A intervenção inicial do político focou-se no dia 12 de Novembro de 2015, quando o Governo PSD-CDS tentou "cumprir à pressa a privatização da TAP". Nesse dia foram assinados pareceres e declarações por parte do Governo, assim como o contrato de privatização. ​O socialista e então ministro da tutela considera que nessa noite, em que se assinou a carta de conforto, se "desequilibrou" todo o processo.

"Os erros da privatização, da nossa perspectiva [do PS], eram significativos e as consequências para o país eram muito grandes. A privatização concluída em 2015 tinha um problema maior: um desequilíbrio acrescentado", fruto da "famosa carta de conforto", assinada pela Parpública e autorizada pelos secretários de Estado do Tesouro e das Infra-Estruturas.

O actual eurodeputado explicou que a assinatura da carta de conforto criava uma situação insustentável para o Estado: "Cem por cento dos lucros seriam dos privados e 100% dos riscos eram do Estado. Os privados podiam endividar a companhia o quanto quisessem e levá-la à insolvência e o Estado seria obrigado a comprá-la de volta e a assumir todas as responsabilidades."

Pinto Luz autorizou o negócio

Pedro Marques apontou então o dedo a Miguel Pinto Luz, que "veio referir que desconhecia do que se tratava". Afinal, há um despacho assinado pelo social-democrata em que autoriza o negócio, conta o socialista. "Esteve no Governo 26 dias e estou convencido de que deve ter sido a coisa mais importante que assinou. E também a mais gravosa."

Posto isto, quando os socialistas assumiram a governação, empenharam-se em "alterar as condições da carta" e tornar o Estado "o maior accionista da empresa", valorizando-a e executando o plano estratégico acordado. "Conseguimos anular a carta de conforto na negociação com o sector financeiro, que punha o Estado numa situação de risco", sintetizou. E acrescentou: "A negociação com os accionistas privados foi difícil", mas o Estado assegurou o controlo estratégico da companhia.

"Alguns ainda não perceberam a gravidade [da decisão do Governo PSD-CDS]. A autorização da proposta de carta de conforto pelos dois secretários de Estado transforma o direito do Estado de recuperar capital numa obrigação. Há a obrigação de, estivesse a TAP em que estado estivesse, o Estado ter de a comprar. Bastava o privado não pagar uma prestação ao banco que o Estado tinha de comprar a empresa."

Sublinhando que a renacionalização "tinha urgência" porque a TAP "não ia sobreviver" à avaliação da Direcção-Geral da Concorrência da Comissão Europeia (DG Comp) a partir do momento em que existisse um "auxílio de Estado" evidente com a carta de conforto, o socialista Pedro Marques confirmou duas coisas: que "a situação [financeira] da TAP era muito complicada" e que havia uma grande "complexidade de financiamento". "A TAP foi-se endividando ao longo dos anos e não podia ter capitalizações do Estado" devido às regras da concorrência.
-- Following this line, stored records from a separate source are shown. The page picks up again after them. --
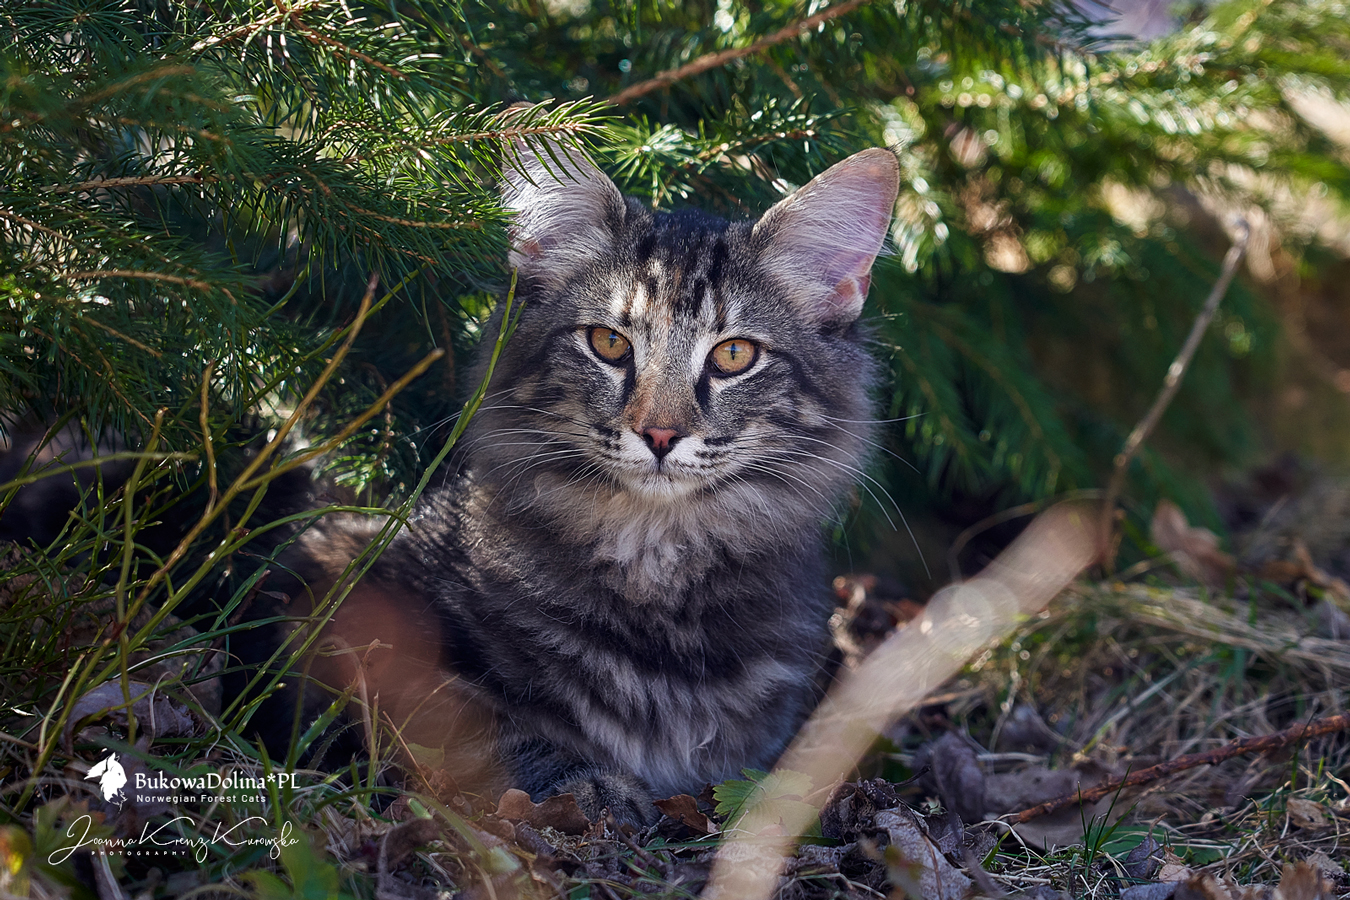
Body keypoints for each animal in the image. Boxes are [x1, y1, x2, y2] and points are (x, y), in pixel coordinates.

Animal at [273, 139, 900, 824]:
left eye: (734, 356)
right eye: (608, 343)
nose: (659, 433)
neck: (656, 560)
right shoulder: (341, 602)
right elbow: (484, 727)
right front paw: (593, 788)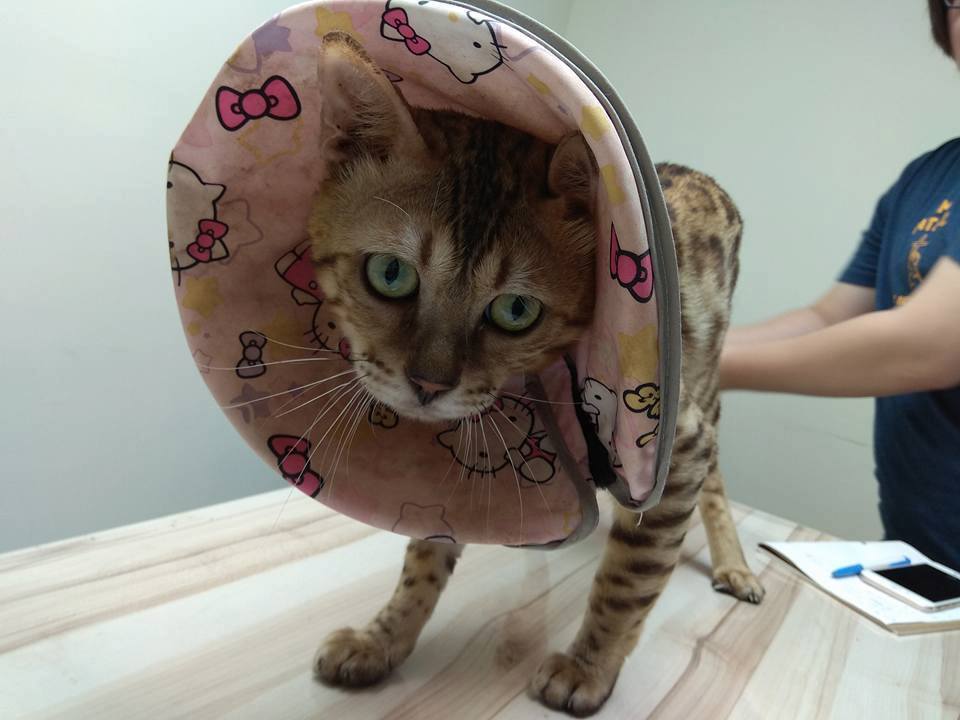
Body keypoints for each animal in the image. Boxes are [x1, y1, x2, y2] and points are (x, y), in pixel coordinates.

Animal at [307, 32, 762, 717]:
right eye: (389, 273)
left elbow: (631, 577)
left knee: (715, 482)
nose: (429, 384)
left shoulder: (677, 449)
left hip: (701, 392)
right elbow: (424, 556)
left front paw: (588, 666)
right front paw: (383, 638)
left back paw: (735, 565)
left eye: (516, 311)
Assim, era importante a "existência de um accionista privado" para reforçar a capitalização da empresa, acrescentou.

PSD critica inexistência de comissão de acompanhamento

Na audição de cerca de duas horas e perante uma crítica directa à governação da época, o social-democrata Paulo Rios de Oliveira apontou uma fragilidade ao antigo ministro: o facto de não ter sido criada uma comissão de acompanhamento. Esta permitiria antecipar qualquer situação de incumprimento e permitiria ao Estado recuperar atempadamente "o controlo da empresa" caso existisse "degradação do capital".

Pedro Marques defendeu-se dizendo que a comissão não iria impedir a gestão da época de fazer financiamentos ou "transferir activos para outras entidades", já que estava protegida pela carta de conforto.